Even more people are likely to use the bleachers after pickleball lines were recently applied to the tennis courts, and local players consider hosting tournaments beginning in 2016.
Holt must also follow all of the Scouting guidelines, including creation of a project proposal, adhering to the fundraising process, and completion of a project report.
Going through the bureaucratic process is precisely what the BSA wants for its Eagle Scouts. Among the requirements, candidates must demonstrate service to community, and their project must have an impact on the community.

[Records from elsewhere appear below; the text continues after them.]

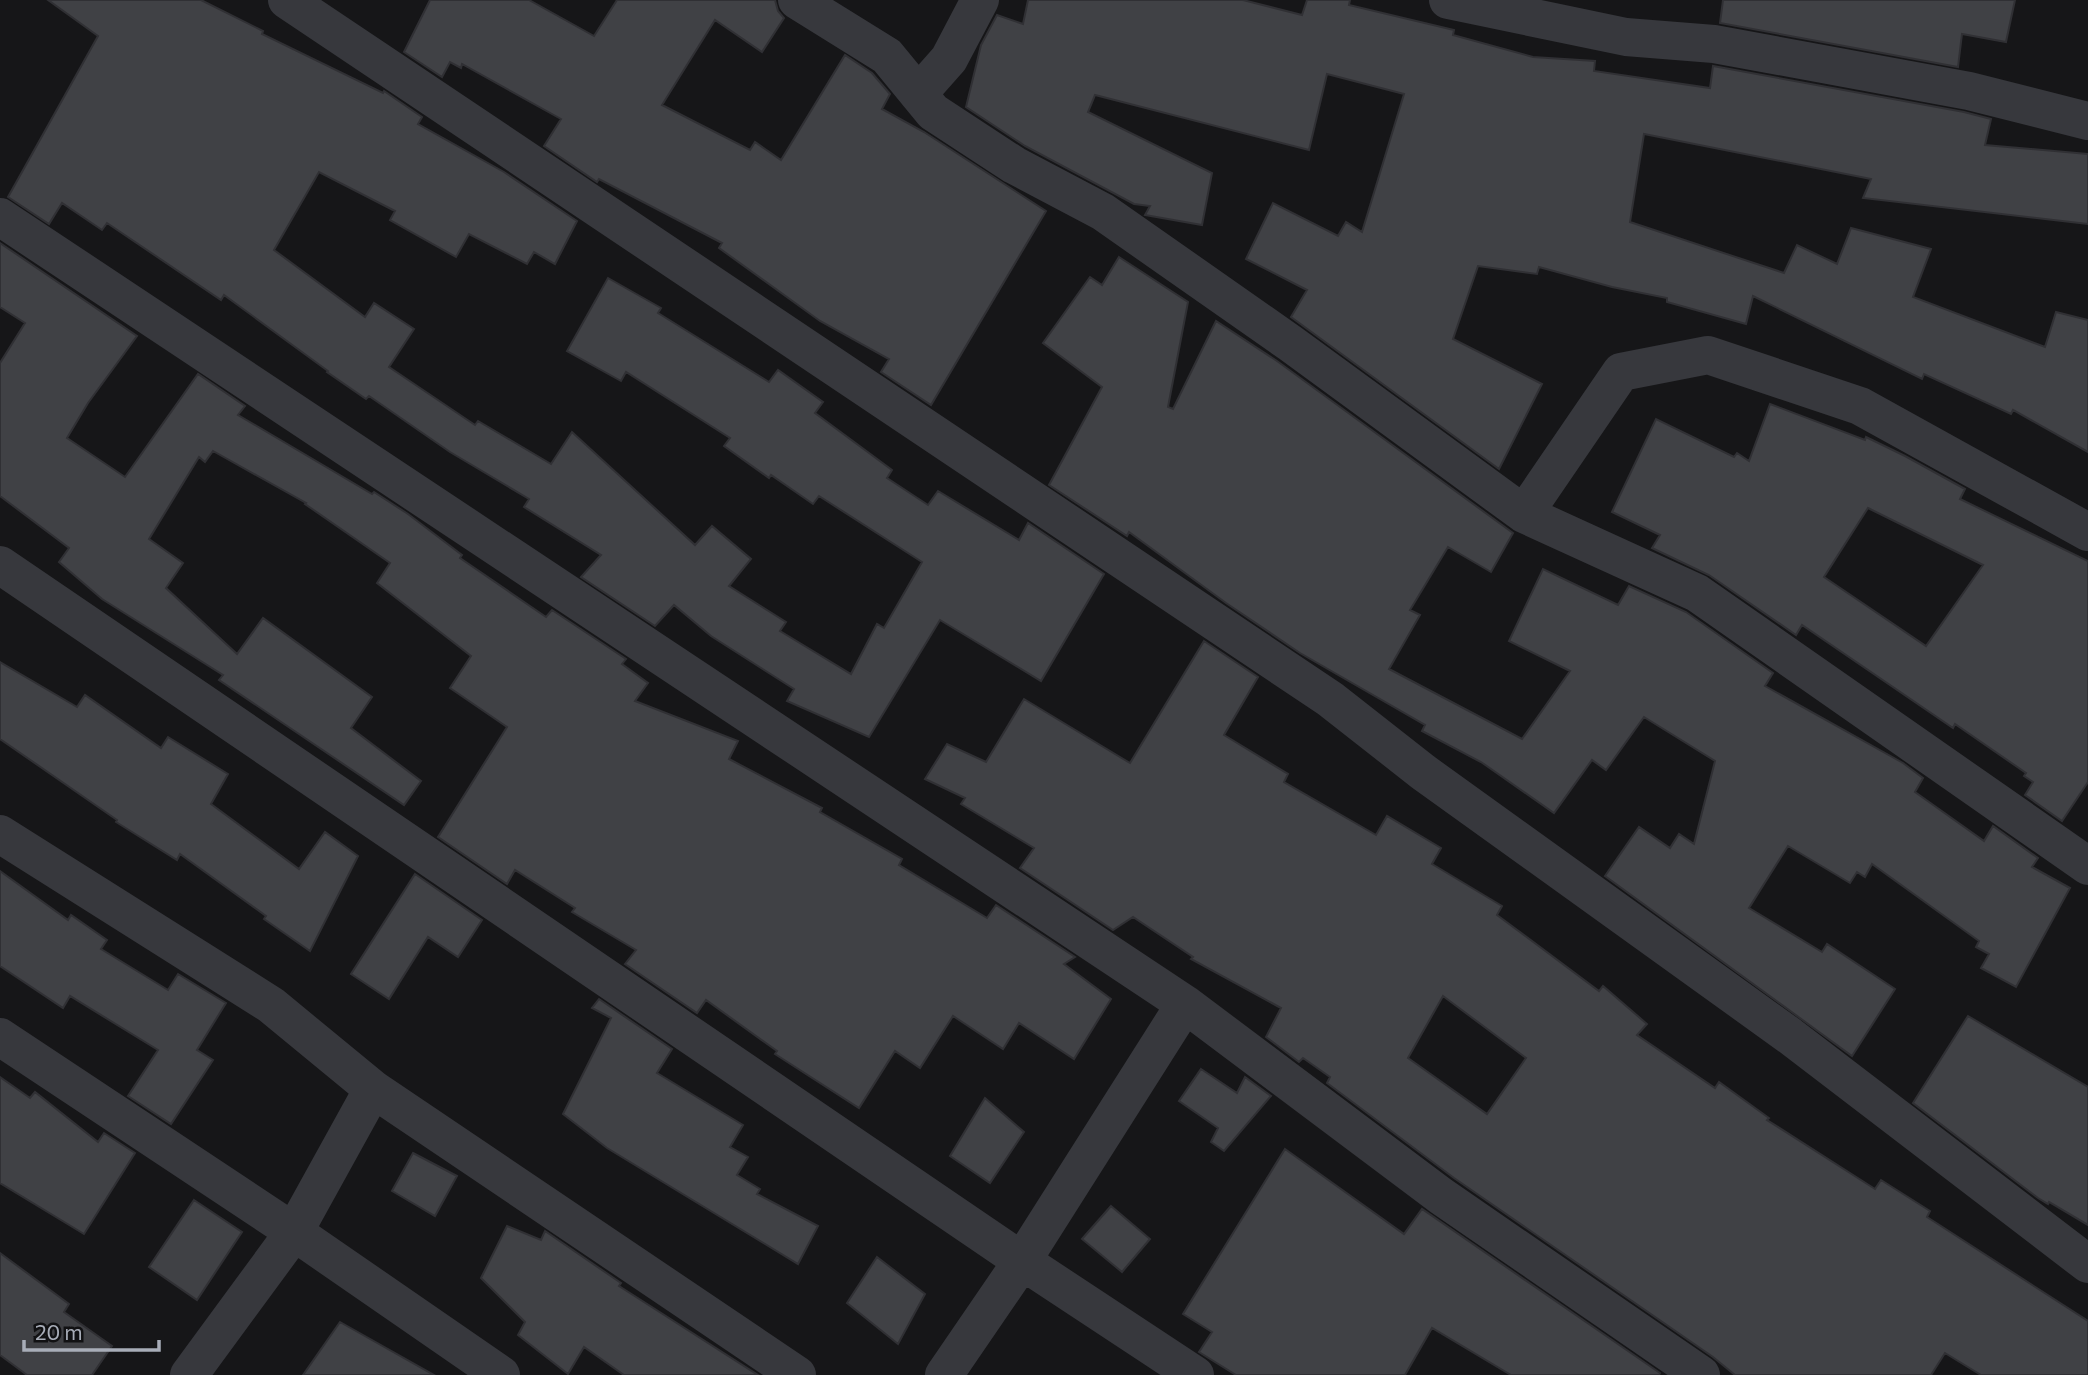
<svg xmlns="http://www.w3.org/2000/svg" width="2088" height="1375" font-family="Commissioner,sans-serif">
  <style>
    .building { fill: #404145; stroke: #303034; stroke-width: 2; fill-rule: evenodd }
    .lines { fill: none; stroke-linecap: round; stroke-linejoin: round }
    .minor { stroke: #37383d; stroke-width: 38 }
  </style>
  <rect width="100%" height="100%" fill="#161618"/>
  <!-- building -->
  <path class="building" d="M 48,0 L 201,0 L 263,31 L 262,34 L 383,93 L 384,91 L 422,117 L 418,124 L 504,172 L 577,221 L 555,264 L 534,252 L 527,264 L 469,234 L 456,257 L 390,220 L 395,211 L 319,172 L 274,250 L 365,317 L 374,303 L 414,329 L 389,367 L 475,425 L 478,421 L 551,464 L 572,432 L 695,545 L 712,526 L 751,559 L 729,586 L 786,622 L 780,631 L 851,674 L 877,624 L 884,628 L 922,562 L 819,496 L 813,504 L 771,475 L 769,478 L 724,446 L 730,438 L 626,372 L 621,381 L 567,351 L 608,278 L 661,308 L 658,313 L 769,382 L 778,370 L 823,402 L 815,413 L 892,470 L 887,478 L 928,505 L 938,491 L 1019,540 L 1028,523 L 1104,574 L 1041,681 L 940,620 L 869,737 L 787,701 L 794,689 L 711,636 L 674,605 L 655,626 L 581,577 L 601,555 L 524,507 L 529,499 L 450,452 L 369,396 L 366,399 L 327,372 L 328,371 L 224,295 L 221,300 L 107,223 L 102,230 L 62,203 L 49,224 L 8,197 L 98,36 Z
    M 430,0 L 529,0 L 594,36 L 617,0 L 775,0 L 778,11 L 784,18 L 762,52 L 715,20 L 662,105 L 750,150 L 755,142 L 781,160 L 845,55 L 872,73 L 890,94 L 882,109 L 924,132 L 1046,211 L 931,405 L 881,372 L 889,359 L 820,321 L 719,248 L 722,243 L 599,179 L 597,182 L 544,146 L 561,119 L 462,64 L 461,68 L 450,62 L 442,77 L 404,52 Z
    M 1028,0 L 1243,0 L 1302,15 L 1307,0 L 1350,0 L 1349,5 L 1454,30 L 1453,35 L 1533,57 L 1595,61 L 1594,71 L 1710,88 L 1713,66 L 1964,112 L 1991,119 L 1985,145 L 2088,154 L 2088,224 L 1863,198 L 1871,179 L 1644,134 L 1630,222 L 1784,273 L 1797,245 L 1837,264 L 1851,228 L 1931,249 L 1913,297 L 2045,347 L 2056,312 L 2088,320 L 2088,452 L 2013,410 L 2011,414 L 1924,374 L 1922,379 L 1753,296 L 1746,324 L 1667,302 L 1667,298 L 1612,287 L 1539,267 L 1537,274 L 1478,266 L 1453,339 L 1542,384 L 1499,469 L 1291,317 L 1307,290 L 1246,259 L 1273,203 L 1338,236 L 1346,222 L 1362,232 L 1404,94 L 1327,74 L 1309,150 L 1095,95 L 1088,112 L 1212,173 L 1202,225 L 1145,215 L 1150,206 L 1134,204 L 1025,146 L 966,107 L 981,45 L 997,15 L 1023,24 Z
    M 1723,0 L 2015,0 L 2006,42 L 1962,34 L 1958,67 L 1720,23 Z
    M 0,243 L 137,336 L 88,403 L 67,438 L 125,477 L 198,374 L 245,406 L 238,415 L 372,494 L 374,492 L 408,514 L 462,555 L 460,558 L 546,617 L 552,610 L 626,659 L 622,664 L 648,683 L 635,701 L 738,741 L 729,759 L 822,808 L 820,812 L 902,859 L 899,865 L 987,918 L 996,905 L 1075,957 L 1064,964 L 1111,999 L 1074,1059 L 1019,1023 L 1003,1049 L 953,1016 L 920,1068 L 895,1051 L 859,1108 L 775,1054 L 777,1051 L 706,1000 L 697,1013 L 625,964 L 636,950 L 572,912 L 575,908 L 515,870 L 507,884 L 438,837 L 507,727 L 450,688 L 471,656 L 377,583 L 390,563 L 305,504 L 306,503 L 213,451 L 205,462 L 199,457 L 149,539 L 183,563 L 166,588 L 237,654 L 263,618 L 372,697 L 351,728 L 421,781 L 404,805 L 219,680 L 223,675 L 102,599 L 59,562 L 69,548 L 0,496 L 0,363 L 25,323 L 0,307 Z
    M 1119,257 L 1188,302 L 1168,407 L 1173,409 L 1216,321 L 1277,361 L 1513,533 L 1491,572 L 1448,547 L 1410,610 L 1420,615 L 1389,669 L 1522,739 L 1570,671 L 1509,641 L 1543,569 L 1618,605 L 1629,586 L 1686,612 L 1773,673 L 1765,686 L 1903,763 L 1923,778 L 1915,792 L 1984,841 L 1993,826 L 2038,858 L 2032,867 L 2070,888 L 2016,987 L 1981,968 L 1989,954 L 1976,947 L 1979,941 L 1872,864 L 1865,877 L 1857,872 L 1850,883 L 1788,846 L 1749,908 L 1822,952 L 1827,944 L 1895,989 L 1852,1056 L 1605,876 L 1639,827 L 1670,848 L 1679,834 L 1694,844 L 1715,761 L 1644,717 L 1606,770 L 1592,760 L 1554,813 L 1481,762 L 1422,731 L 1425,725 L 1300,653 L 1226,603 L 1129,532 L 1127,536 L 1049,485 L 1102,387 L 1043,343 L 1090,277 L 1102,285 Z
    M 1770,404 L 1865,440 L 1866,437 L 1905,456 L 1965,489 L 1960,499 L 2088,561 L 2088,782 L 2062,821 L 2025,795 L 2033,782 L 2024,776 L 2026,773 L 1955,724 L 1953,728 L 1802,625 L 1796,635 L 1709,575 L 1652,548 L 1660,535 L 1612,512 L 1656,419 L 1734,457 L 1737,453 L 1749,461 ZM 1868,508 L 1983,565 L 1926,646 L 1824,577 Z
    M 1204,641 L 1258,677 L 1224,735 L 1288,774 L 1284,782 L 1376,835 L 1387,816 L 1441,848 L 1432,864 L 1502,906 L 1497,915 L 1599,991 L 1603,986 L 1647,1024 L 1637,1035 L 1715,1088 L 1719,1082 L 1769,1118 L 1767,1120 L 1875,1189 L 1881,1180 L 1930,1211 L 1927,1217 L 2088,1321 L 2088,1375 L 1981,1375 L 1945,1353 L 1931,1375 L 1735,1375 L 1713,1357 L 1454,1178 L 1327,1083 L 1330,1077 L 1303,1058 L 1299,1062 L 1266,1037 L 1281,1008 L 1191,959 L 1193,957 L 1133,917 L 1113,930 L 1020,868 L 1034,848 L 961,804 L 965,798 L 925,779 L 947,744 L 986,762 L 1024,699 L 1130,763 ZM 1443,996 L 1526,1058 L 1487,1114 L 1408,1058 Z
    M 0,662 L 77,707 L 85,695 L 161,748 L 168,737 L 228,774 L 211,804 L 299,869 L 325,832 L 358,856 L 310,951 L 264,919 L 266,916 L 180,854 L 177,860 L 116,822 L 117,820 L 0,739 Z
    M 0,871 L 68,920 L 71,915 L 107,940 L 101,949 L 168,990 L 178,974 L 226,1003 L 197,1050 L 213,1060 L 171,1124 L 128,1096 L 158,1050 L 70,996 L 63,1008 L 0,966 Z
    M 415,874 L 482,920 L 458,957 L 428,937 L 389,999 L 351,974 Z
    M 599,999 L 672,1049 L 657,1073 L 743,1125 L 730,1147 L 748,1157 L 737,1175 L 760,1189 L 757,1194 L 818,1226 L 798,1264 L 607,1148 L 563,1114 L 611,1018 L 592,1008 Z
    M 1968,1016 L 2088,1087 L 2088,1225 L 2049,1202 L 2048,1204 L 2038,1198 L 1913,1103 Z
    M 1201,1069 L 1237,1093 L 1245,1077 L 1271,1096 L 1224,1151 L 1211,1142 L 1218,1128 L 1179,1101 Z
    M 0,1077 L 30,1098 L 35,1092 L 98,1142 L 104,1133 L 135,1153 L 84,1234 L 0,1183 Z
    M 985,1098 L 1024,1132 L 990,1183 L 950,1156 Z
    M 1285,1149 L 1404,1234 L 1422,1209 L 1660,1373 L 1659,1375 L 1511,1375 L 1432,1328 L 1405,1375 L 1236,1375 L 1199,1352 L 1212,1332 L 1183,1314 Z
    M 413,1153 L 457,1176 L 435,1216 L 392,1191 Z
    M 194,1200 L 242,1232 L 197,1300 L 149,1267 Z
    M 1111,1206 L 1150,1239 L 1122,1272 L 1082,1239 Z
    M 507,1226 L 541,1240 L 545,1231 L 621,1283 L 619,1286 L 758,1375 L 624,1375 L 584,1347 L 568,1374 L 518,1335 L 525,1322 L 481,1278 Z
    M 0,1253 L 69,1304 L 64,1312 L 112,1346 L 92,1375 L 27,1375 L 0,1355 Z
    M 877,1257 L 925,1294 L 898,1344 L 847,1303 Z
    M 340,1322 L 434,1375 L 303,1375 Z"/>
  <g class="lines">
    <!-- minor -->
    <path class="minor" d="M 287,0 L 1330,699 L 1423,772 L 1790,1036 L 2088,1264
      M 797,0 L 887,56 L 933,112 L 1014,165 L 1103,212 L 1290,343 L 1524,514 L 1697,593 L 2088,866
      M 1448,0 L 1626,37 L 1714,44 L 1969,91 L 2088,121
      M 918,94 L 949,59 L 980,0
      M 0,217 L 1185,1004 L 1441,1196 L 1701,1375
      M 1524,514 L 1621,372 L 1708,355 L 1860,406 L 2088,532
      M 0,565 L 1022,1261 L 1195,1375
      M 0,834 L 271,1005 L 373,1089 L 797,1375
      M 0,1037 L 294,1232 L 501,1375
      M 189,1375 L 294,1232 L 373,1089
      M 944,1375 L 1022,1261 L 1185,1004"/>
  </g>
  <!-- scale -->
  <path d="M24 1340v10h135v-10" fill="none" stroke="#a8adb8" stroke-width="3.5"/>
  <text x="35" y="1340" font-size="21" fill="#a8adb8" stroke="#111113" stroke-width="5" paint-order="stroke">20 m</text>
</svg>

While Holt envisioned installing the bleachers before snow flies, he remains ahead of his original goal of having the bleachers installed when the girls' tennis season opens next spring. And he's not at all intimidated by the process. If anything, it's making him more determined. He estimates one set of aluminum bleachers will cost $500 - $700, including materials, and is considering raising more money for a second set of bleachers. In the future, other Scouts, and possibly Holt's younger brother, Justin, may also be able to add more bleachers as part of their service learning.
Holt said the process is moving ahead "very slowly." The extra steps may take time, but they will ensure that the project is done right, said Holt. He plans to complete the project and have bleachers in before his 16th birthday next April, just ahead of tennis season, so that he can further his Scouting achievements by earning his Eagle Palms.